Sometimes the very foundational systems we put in place to provide children, with care, early intervention, special settings for education and sports, can be significant contributing factors to their over all loneliness, these systems can create barriers and a gradual but profound shift from real community into a life of paid service delivery.
Everyone needs a foundation. A strong, rock solid foundation in community. One that is based one shared interests, commonalities, even geography. Relationships that are real and alive and enduring bloom and foster in naturally occurring settings based on things that kids care about or are good at, not in places where children are grouped together based on what the community perceives to be most broken about them. This is the grounding and connection that all human beings need to thrive.
We know that for some of our most vulnerable citizens that foundation can be crumbling, deteriorating, and in the most devastating of situations virtually non-existent.
Citizens with disabilities are often people who have lived at the mercy of service delivery, lived lives lacking in unpaid relationships, who have lived in institutional settings, folks who float through this life with nothing that connects them in real and meaningful ways to the world and to it’s communities.
This lack of terra firma, of relationships, of love, or friendships sets us afloat in this life, occasionally touching down to get a taste the real flavour of family. Then before the gravity of respect, rights, or the ties that bind us to each other, get a firm hold on the legitimacy of citizenship, identities are often reduced and erased by shifting government priorities, vanishing funding, and rhetorical policies. These observers become tourists in their own lives, floating off again into the atmosphere… Such is often the reality for many citizens with disabilities.

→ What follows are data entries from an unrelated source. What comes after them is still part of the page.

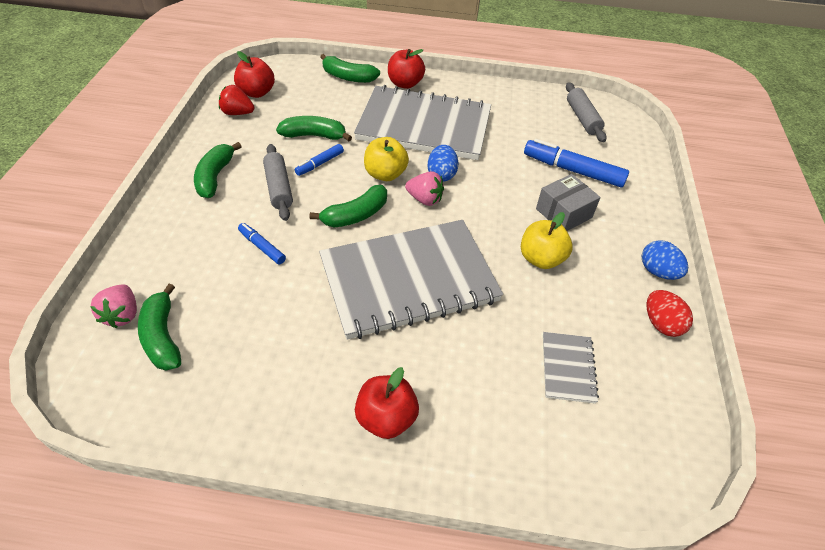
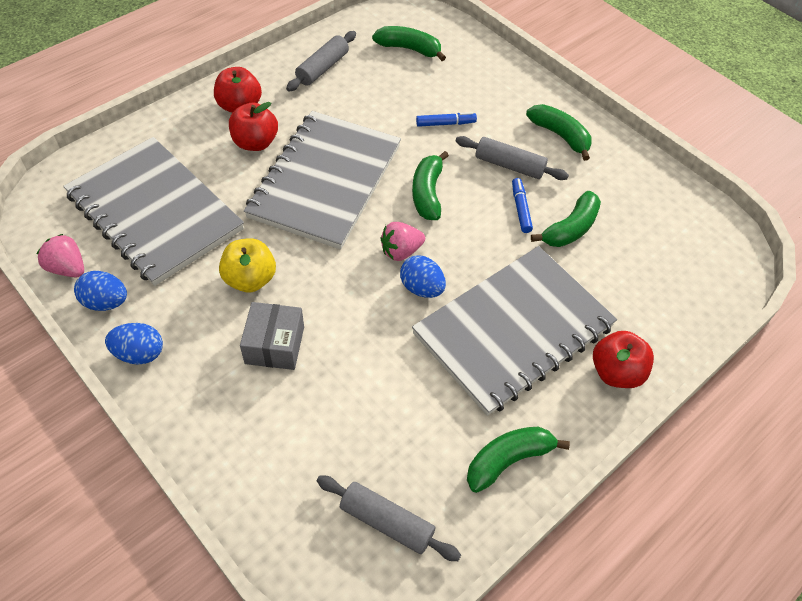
camera: 130 degrees right, 5 degrees up
pink strawberry [90,284,137,328] -> pink strawberry moved to [37,234,84,277]
red strawberry [219,85,254,115] -> none
red apple [234,51,275,98] -> red apple moved to [229,102,278,151]
green banana [320,54,380,83] -> green banana moved to [467,427,570,493]
yellow apple [364,137,409,181] -> none
blue marker [524,139,629,188] -> none
grey notebook [543,332,599,404] -> grey notebook [63,137,244,286], size x2.37
red egg [646,290,693,337] -> blue egg [74,271,127,311]
none -> grey rolling pin [286,31,356,91]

Perhaps Simon and Garfunkel got it wrong…perhaps the problem is not in being a rock, but in being a rock who doesn’t know how it got to be a rock, or how it relates to other rocks…. Maybe the secret is in understanding how all the rocks make up an island…Like John Donne said…”No man is an island, entire of itself; every man is a piece of the continent, a part of the main.”
Who is a part of your “main” and who can we help bring to the “main” of people with disabilities in this world…for whom isolation and loneliness keeps them from attaching to the soil and sinew of this life.





Al Etmanski and Vickie Cammack of PLAN have long known this to be true. Thank goodness for personal support networks and TYZE (www.tyze.com). The future of our children with disabilities need not be lonely.
Really liking your website and message. I’ve come to think this is the most important conversation and we need to keep having it. Our organization came to that realization the hard way, by spending time with folks and realizing at thing we thought we did well was something that wasn’t priorised and which our stakeholders didn’t know how to do . It should, indeed, be a “red flag” when no one but the individual’s workers come to a planning meeting, or only his mom. Yet our organizations are not trained to see it as such and it’s only recently in BC that our government has addressed the gap with some great messaging around community safeguards. Most agencies don’t train for it, however, and for probably 99% of the staff that come to our workshops it’s new information (though the agency will often say it’s not). And families have few supports around figuring out what to do when they see the gap. tyze only works for people who already have networks, and a) PLAN has mixed reviews from consumers b) what does it mean that we’re willing to hand over responsibility for something central in life? The thing that research now tells us keeps us healthy, makes recovery more certain when we do become ill, supports our mental well being, makes us live longer, gives us more access to employment and opportunity and increases our executive functioning?
This is a huge red flag for me as a mother but should also be something that society concerns itself with. Inclusion in a community is great but if that means my son works in a store and then goes home alone to an empty apartment until his next shift than we have not reached the full meaning of inclusion. My son has one friend, many peers but only one true friend. He has a great personality, loves animals, wonderful reader and loves watching Big Bang Theory. How do I, as a Mom help him make social connections? It is an ongoing concern for me and for other families with children like ours.